The contest between Jewish and Palestinian claims to protected status has come to the fore a few times previously. Back in 2014, a few years before the more familiar campus free-speech controversies occurred, the Palestinian American scholar Steven Salaita became embroiled in a controversy over tweets attacking Israel for its previous assault on Gaza, underway at the time. The most inflammatory of these read: “Zionists: transforming ‘anti-Semitism’ from something horrible into something honorable since 1948.”
As in the more recent controversies, major donors to the University of Illinois, which had just hired Salaita, revolted, pressuring the university to rescind his offer of employment, which it ultimately did. For many, this was proof that the power structure of universities was stacked against critics of Israel. But it is also true that thousands of Illinois students petitioned the trustees prior to their blocking of Salaita’s appointment. The students used language familiar from other realms of campus social-justice activism, saying things like “this is about feeling safe on campus” and accusing Salaita of “hate speech” and of “silencing alternative views” through his “incitement to violence.” In other words, the rationale for Salaita’s dismissal was the same used to justify keeping Charles Murray, Milo Yiannopoulos, and other undesirables off campus in recent years.

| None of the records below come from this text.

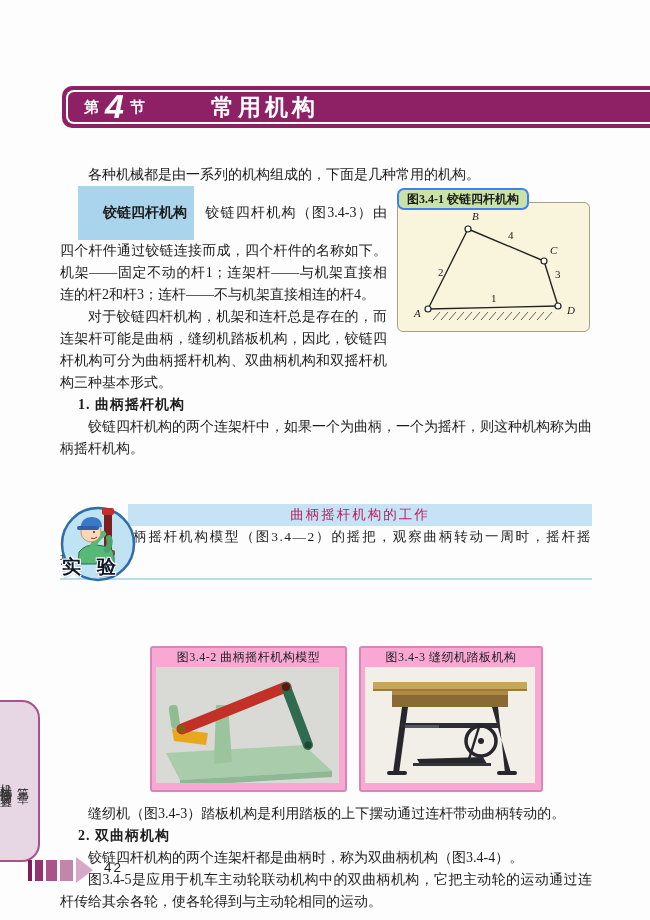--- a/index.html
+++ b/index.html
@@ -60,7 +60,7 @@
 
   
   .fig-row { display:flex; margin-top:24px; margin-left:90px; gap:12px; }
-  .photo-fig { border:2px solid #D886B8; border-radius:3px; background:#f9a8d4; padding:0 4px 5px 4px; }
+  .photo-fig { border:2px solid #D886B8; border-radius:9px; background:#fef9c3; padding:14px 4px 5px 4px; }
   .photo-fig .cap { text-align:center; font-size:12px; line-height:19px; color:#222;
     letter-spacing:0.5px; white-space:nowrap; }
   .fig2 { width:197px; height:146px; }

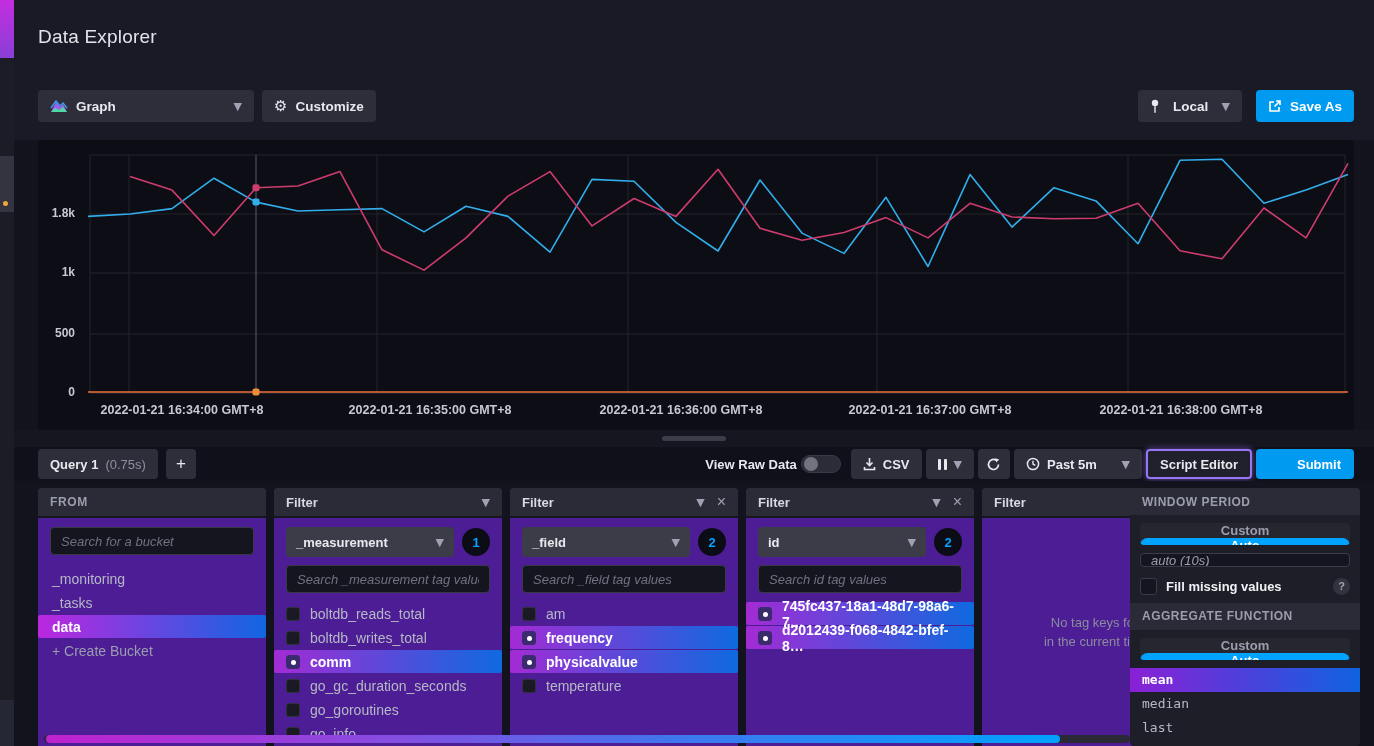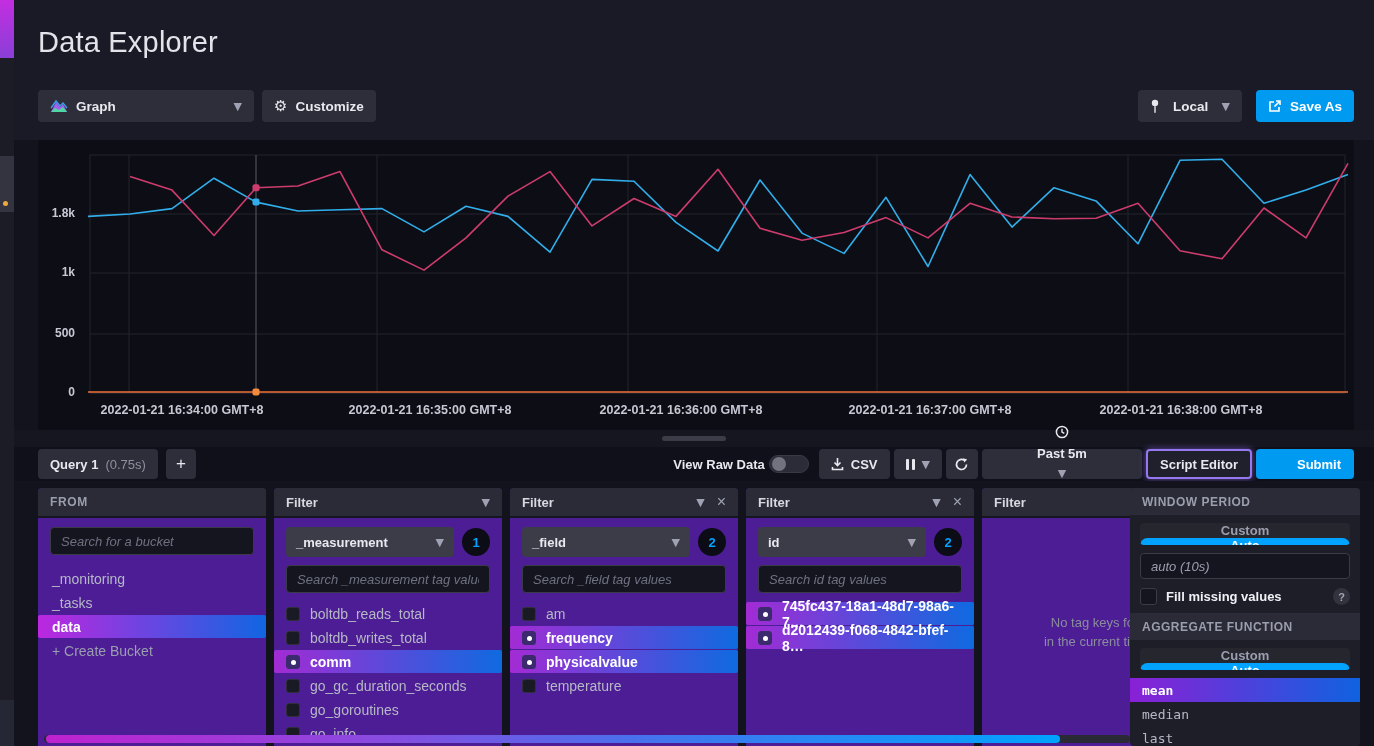--- a/index.html
+++ b/index.html
@@ -17,7 +17,7 @@
 
   
   .header-band { height:140px; background:#191a25; position:relative; }
-  .page-title { position:absolute; left:24px; top:26px; font-size:29px; font-weight:500; color:#e3e4ea; letter-spacing:.2px; }
+  .page-title { position:absolute; left:24px; top:26px; font-size:19px; font-weight:500; color:#e3e4ea; letter-spacing:.2px; }
   .toolbar { position:absolute; left:24px; right:20px; top:90px; height:32px; display:flex; align-items:center; }
   .btn { height:32px; border-radius:4px; background:#2e2e3a; display:flex; align-items:center; gap:8px; padding:0 12px; font-size:13.5px; font-weight:700; color:#e7e9ee; cursor:pointer; }
   .dropdown { justify-content:space-between; }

Based on a few high-profile cases like Salaita’s, critics of Israel often claim that the “real cancel culture” is the one they face on campus, not the one faced by conservatives. The reality is more complicated. It is true that pro-Israel activists have found allies among the donors and trustees who are able to exert decisive pressure on administrators. Yet the aftermath of October 7 also showed that many professors at elite universities had no hesitation about publicly celebrating a pogrom, not just at Yale but at Columbia and Cornell Universities and the University of California at Davis. One might expect more self-censorship if there were systematic suppression of anti-Israel views at universities. The reality is, despite a few heavy-handed interventions, the overall climate of academic opinion on this issue, as on affirmative action and trans rights, bespeaks a pretty clear consensus about who the oppressed are, and it isn’t Jews or Israelis.
What has been in evidence lately is the absurdity of a campus speech regime constructed around the idea that in any conflict, oppressor and oppressed can be easily distinguished and speech rights accorded or denied on that basis. This regime has fostered an academic culture in which enthusiasm for mass murder is commonplace when the victims belong to the wrong group, even as statements like “there are two sexes” or criticisms of affirmative action are reliably condemned as “harmful” and “dangerous.” Perhaps, as professors and students advocating for the Palestinian cause find themselves on the wrong end of higher ed’s social-engineering project, they might reconsider whether elite institutions are well-suited to act as champions of the vulnerable in the first place, or whether they might be better off pursuing more modest aims.